**DESCRIPTION OF THE TASK**
Copy out every line below that contains the string "için".

**DATA FOR REVIEW**
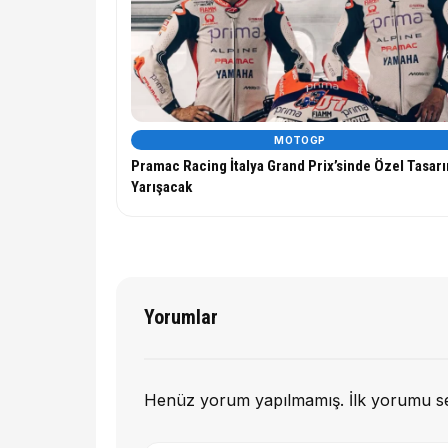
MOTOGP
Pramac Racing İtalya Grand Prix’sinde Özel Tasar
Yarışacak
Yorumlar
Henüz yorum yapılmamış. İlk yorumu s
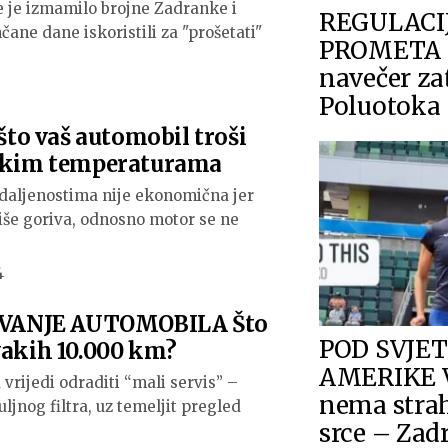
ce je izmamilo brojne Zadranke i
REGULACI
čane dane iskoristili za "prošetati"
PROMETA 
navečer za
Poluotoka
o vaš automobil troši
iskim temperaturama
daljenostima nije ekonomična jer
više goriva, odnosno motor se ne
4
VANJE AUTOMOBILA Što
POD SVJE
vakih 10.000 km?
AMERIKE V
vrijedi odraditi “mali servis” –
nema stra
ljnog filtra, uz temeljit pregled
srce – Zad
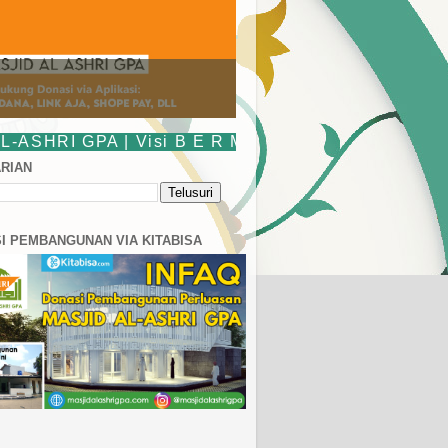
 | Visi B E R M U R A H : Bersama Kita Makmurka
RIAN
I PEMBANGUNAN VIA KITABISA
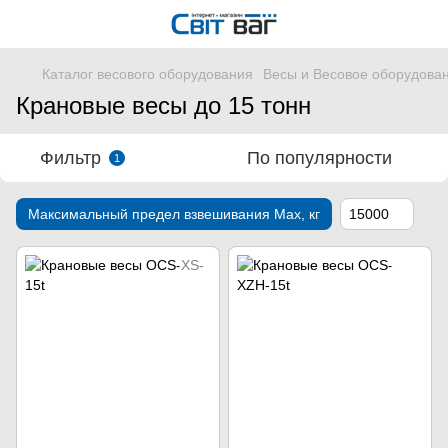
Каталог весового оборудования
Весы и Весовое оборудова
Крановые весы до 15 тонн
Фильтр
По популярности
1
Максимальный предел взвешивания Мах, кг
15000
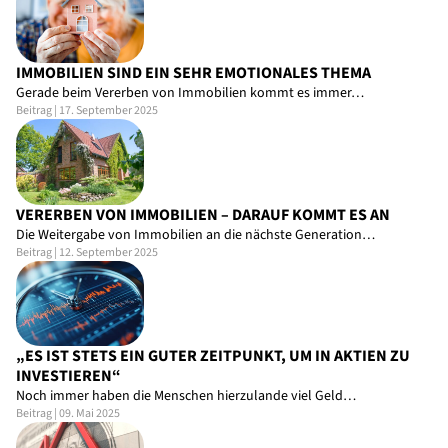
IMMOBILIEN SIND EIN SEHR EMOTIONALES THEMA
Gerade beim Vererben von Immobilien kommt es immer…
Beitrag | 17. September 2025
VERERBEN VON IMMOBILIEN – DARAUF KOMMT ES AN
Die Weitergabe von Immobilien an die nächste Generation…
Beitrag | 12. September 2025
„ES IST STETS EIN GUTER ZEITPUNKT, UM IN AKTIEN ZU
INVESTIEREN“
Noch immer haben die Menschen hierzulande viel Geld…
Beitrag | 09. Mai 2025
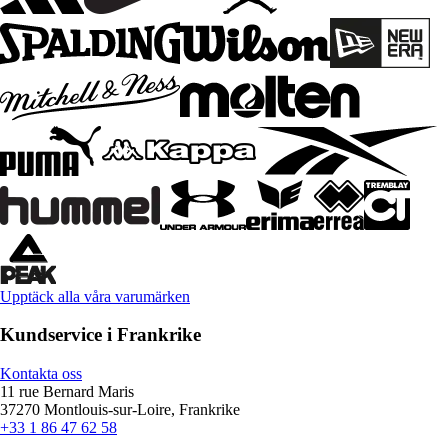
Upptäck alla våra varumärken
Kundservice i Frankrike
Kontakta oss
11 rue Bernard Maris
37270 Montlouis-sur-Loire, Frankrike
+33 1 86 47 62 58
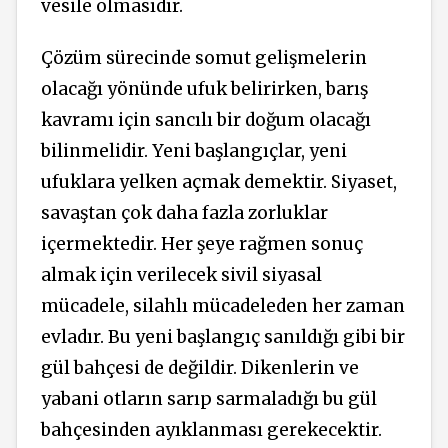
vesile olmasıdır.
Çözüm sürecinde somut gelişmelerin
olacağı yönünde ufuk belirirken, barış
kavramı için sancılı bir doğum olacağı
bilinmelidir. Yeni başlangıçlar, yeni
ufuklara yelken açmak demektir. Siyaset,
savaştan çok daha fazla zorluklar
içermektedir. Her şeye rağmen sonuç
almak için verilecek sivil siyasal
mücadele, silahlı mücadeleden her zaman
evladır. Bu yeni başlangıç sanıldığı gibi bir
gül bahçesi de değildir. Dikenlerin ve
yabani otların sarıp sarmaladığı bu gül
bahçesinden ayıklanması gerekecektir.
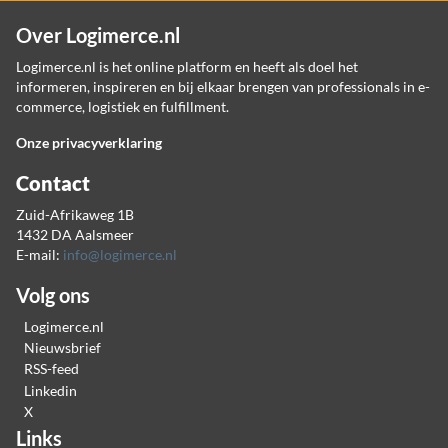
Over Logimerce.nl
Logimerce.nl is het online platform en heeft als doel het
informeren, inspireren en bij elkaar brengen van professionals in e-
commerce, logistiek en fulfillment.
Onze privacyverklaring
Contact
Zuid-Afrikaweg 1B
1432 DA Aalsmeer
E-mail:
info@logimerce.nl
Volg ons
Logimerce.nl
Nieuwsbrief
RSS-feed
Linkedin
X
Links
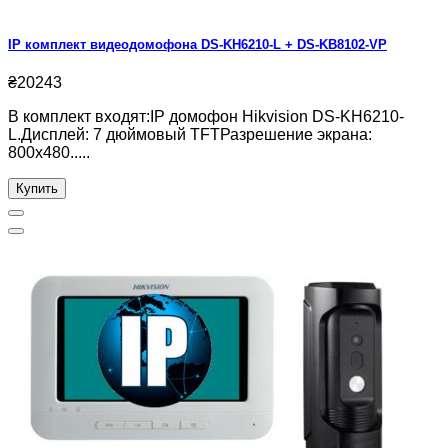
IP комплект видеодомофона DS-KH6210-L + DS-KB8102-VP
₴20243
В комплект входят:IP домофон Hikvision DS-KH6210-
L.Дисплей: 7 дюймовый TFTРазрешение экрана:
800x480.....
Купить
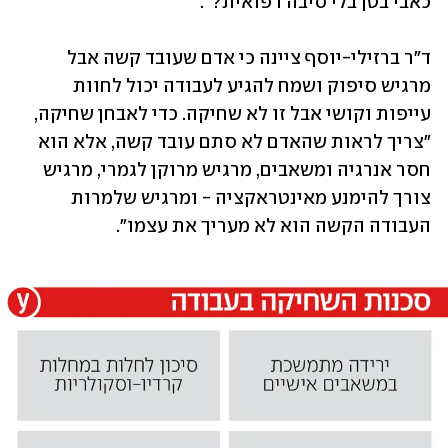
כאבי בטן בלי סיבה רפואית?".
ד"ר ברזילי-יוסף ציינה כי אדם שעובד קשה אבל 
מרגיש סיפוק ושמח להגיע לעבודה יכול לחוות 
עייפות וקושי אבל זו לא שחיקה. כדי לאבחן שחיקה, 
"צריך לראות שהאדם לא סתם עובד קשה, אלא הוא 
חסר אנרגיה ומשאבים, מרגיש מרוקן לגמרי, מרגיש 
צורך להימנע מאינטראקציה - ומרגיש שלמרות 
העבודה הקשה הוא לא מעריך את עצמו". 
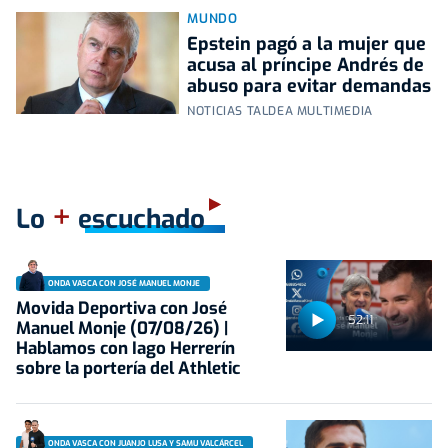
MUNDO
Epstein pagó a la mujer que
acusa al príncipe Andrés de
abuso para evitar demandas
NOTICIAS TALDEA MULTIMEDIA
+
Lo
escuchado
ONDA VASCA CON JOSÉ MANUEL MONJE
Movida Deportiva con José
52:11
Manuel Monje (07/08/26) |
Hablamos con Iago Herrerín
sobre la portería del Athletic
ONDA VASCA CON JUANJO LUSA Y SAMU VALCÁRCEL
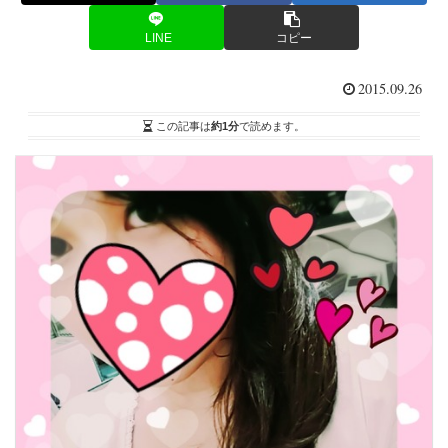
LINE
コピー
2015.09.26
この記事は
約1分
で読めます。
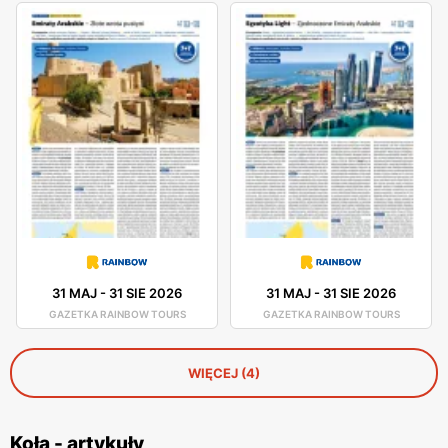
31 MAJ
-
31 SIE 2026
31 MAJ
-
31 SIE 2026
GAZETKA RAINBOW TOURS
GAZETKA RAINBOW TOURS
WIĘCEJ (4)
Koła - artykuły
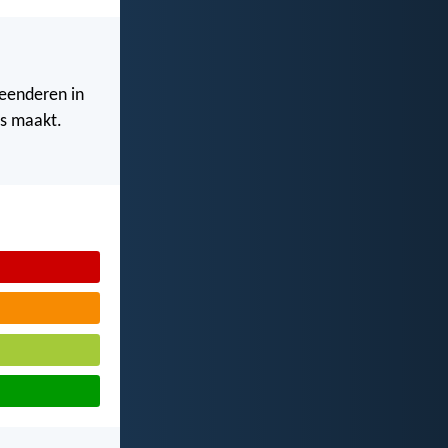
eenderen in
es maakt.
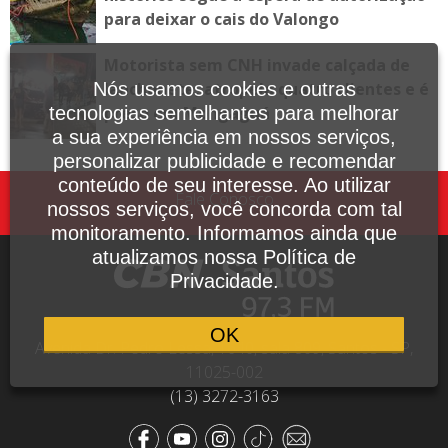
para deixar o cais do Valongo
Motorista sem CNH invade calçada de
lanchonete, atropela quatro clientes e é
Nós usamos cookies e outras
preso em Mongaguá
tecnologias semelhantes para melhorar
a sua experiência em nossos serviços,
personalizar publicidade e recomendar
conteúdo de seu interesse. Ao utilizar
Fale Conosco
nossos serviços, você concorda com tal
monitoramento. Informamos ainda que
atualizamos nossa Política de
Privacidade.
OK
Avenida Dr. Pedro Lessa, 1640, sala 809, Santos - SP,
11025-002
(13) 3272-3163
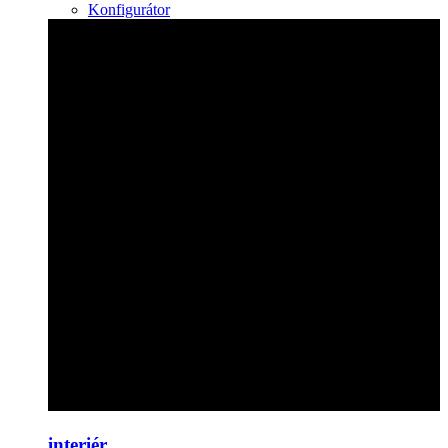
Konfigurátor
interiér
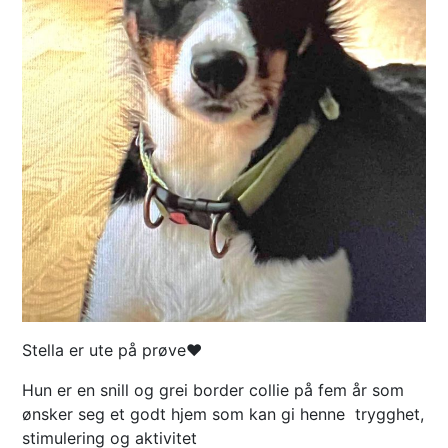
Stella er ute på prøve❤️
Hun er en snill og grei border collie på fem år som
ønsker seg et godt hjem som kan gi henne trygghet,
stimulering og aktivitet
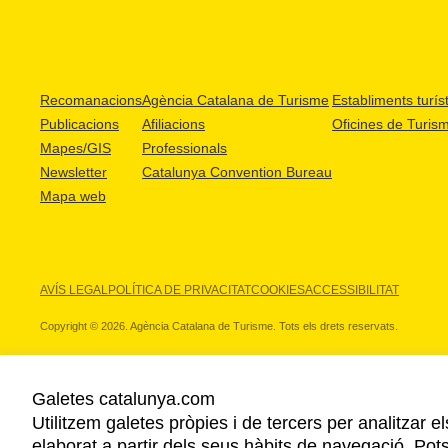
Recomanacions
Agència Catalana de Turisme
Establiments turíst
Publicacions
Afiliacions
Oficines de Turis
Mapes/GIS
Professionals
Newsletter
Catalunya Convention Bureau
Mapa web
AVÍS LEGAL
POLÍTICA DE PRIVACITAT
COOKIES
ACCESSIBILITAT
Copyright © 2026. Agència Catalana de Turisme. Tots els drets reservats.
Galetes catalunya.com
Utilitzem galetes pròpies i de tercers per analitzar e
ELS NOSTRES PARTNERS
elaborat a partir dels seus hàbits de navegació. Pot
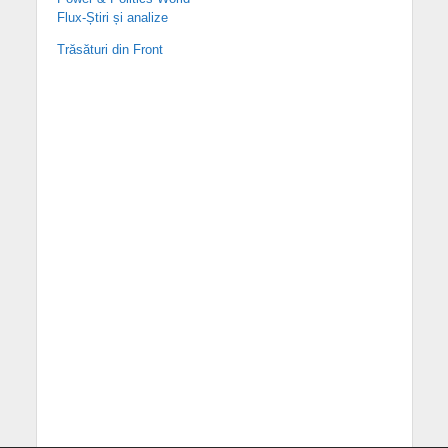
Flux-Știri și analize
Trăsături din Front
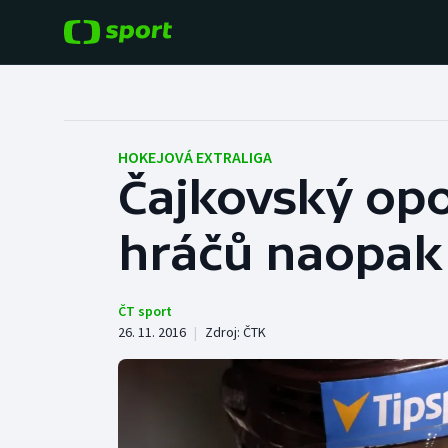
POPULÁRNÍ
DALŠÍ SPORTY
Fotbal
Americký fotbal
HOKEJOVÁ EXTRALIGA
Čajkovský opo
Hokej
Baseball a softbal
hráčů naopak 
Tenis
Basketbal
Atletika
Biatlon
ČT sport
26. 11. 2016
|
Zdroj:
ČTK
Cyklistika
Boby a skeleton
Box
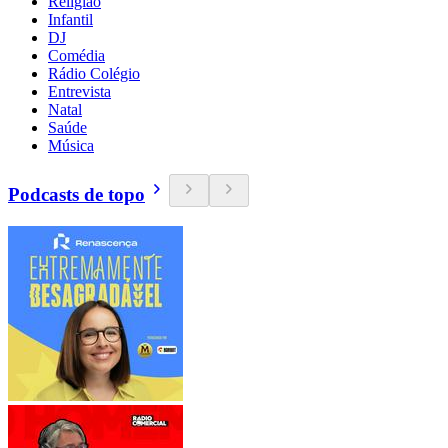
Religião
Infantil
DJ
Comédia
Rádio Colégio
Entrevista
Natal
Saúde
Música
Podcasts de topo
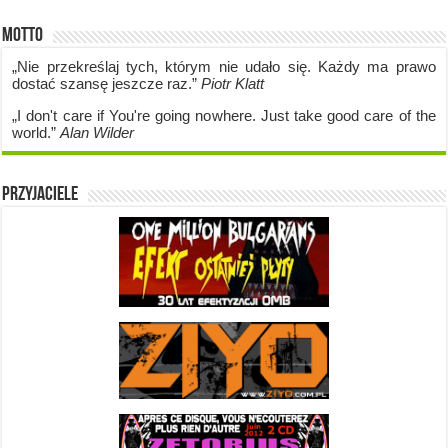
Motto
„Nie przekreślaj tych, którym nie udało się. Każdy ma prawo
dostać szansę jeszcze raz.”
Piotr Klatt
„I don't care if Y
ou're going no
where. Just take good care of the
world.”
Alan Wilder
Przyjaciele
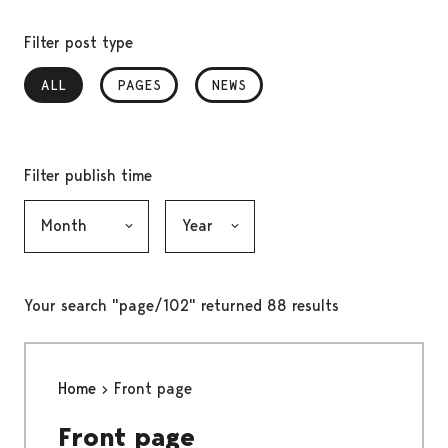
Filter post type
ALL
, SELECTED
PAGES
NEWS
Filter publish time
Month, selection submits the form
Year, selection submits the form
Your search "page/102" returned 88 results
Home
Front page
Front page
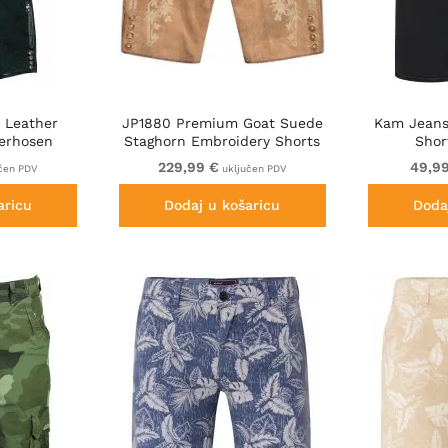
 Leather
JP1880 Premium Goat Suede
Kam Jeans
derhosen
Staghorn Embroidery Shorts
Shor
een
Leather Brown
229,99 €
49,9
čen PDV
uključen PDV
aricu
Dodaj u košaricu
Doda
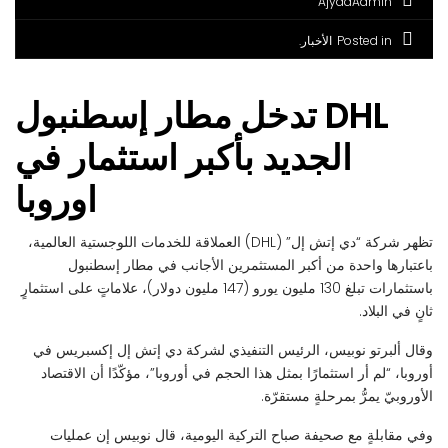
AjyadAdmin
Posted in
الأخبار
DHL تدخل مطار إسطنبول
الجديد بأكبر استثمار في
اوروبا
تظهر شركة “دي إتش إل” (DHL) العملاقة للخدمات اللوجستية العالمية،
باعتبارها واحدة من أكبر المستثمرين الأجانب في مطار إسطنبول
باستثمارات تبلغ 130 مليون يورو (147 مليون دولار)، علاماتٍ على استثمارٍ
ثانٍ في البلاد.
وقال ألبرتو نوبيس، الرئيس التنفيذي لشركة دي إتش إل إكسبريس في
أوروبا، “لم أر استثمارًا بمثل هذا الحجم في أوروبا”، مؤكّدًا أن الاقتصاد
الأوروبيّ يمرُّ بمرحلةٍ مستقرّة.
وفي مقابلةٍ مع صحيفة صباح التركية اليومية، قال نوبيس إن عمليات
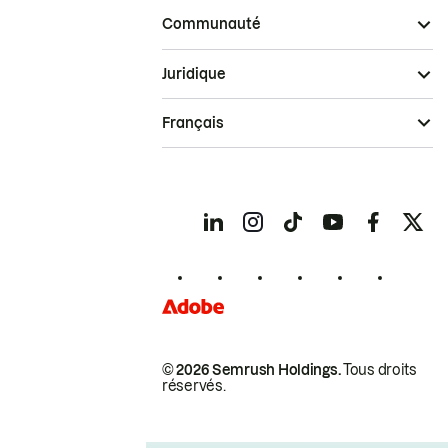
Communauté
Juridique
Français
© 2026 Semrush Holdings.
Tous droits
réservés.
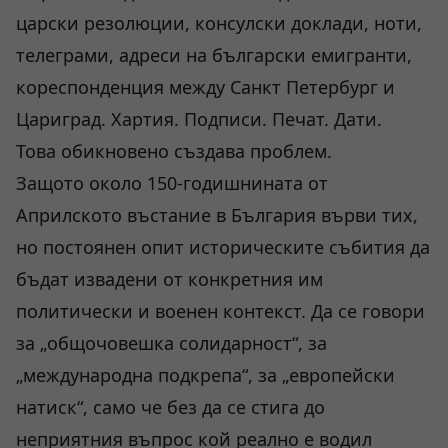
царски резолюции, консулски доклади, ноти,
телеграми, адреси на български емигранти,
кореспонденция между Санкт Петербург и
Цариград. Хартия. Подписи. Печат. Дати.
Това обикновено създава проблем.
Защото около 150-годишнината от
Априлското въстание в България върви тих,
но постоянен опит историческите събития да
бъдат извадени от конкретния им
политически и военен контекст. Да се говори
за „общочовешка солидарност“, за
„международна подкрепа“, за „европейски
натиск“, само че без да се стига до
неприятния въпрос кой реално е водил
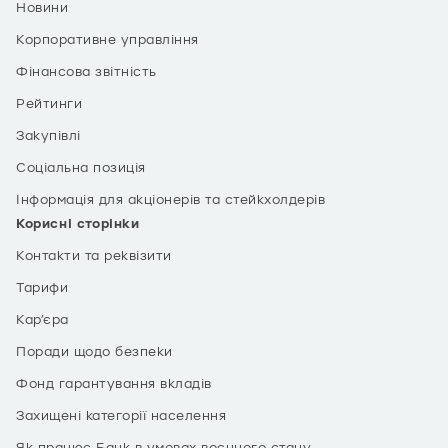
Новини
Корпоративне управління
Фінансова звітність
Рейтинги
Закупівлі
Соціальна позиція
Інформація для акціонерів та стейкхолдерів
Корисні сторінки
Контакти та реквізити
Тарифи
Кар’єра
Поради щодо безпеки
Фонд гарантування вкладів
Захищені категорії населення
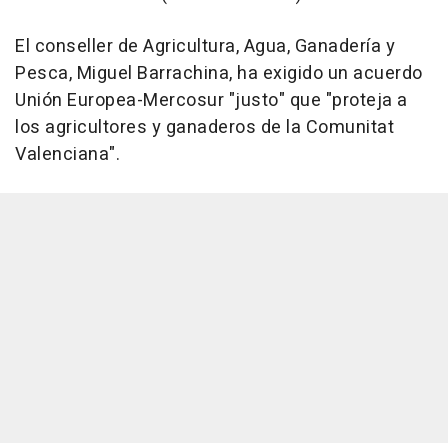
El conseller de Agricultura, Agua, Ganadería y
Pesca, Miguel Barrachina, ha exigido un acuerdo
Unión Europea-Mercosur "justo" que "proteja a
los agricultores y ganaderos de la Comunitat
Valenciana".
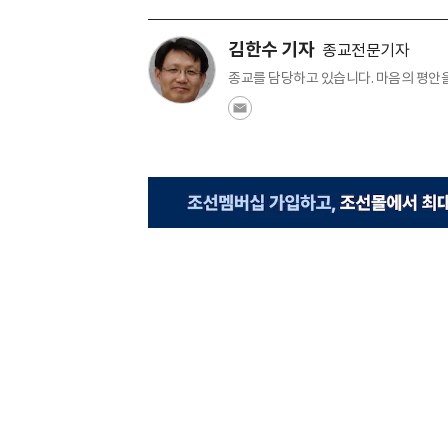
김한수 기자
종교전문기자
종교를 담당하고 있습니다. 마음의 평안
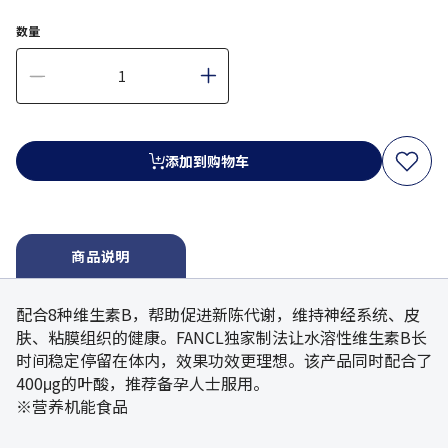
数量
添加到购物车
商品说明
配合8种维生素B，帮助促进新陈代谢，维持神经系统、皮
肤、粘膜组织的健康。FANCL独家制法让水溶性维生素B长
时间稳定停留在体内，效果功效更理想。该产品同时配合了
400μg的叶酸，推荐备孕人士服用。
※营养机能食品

**ANSWER BELOW**
kavramı için sancılı bir doğum olacağı
almak için verilecek sivil siyasal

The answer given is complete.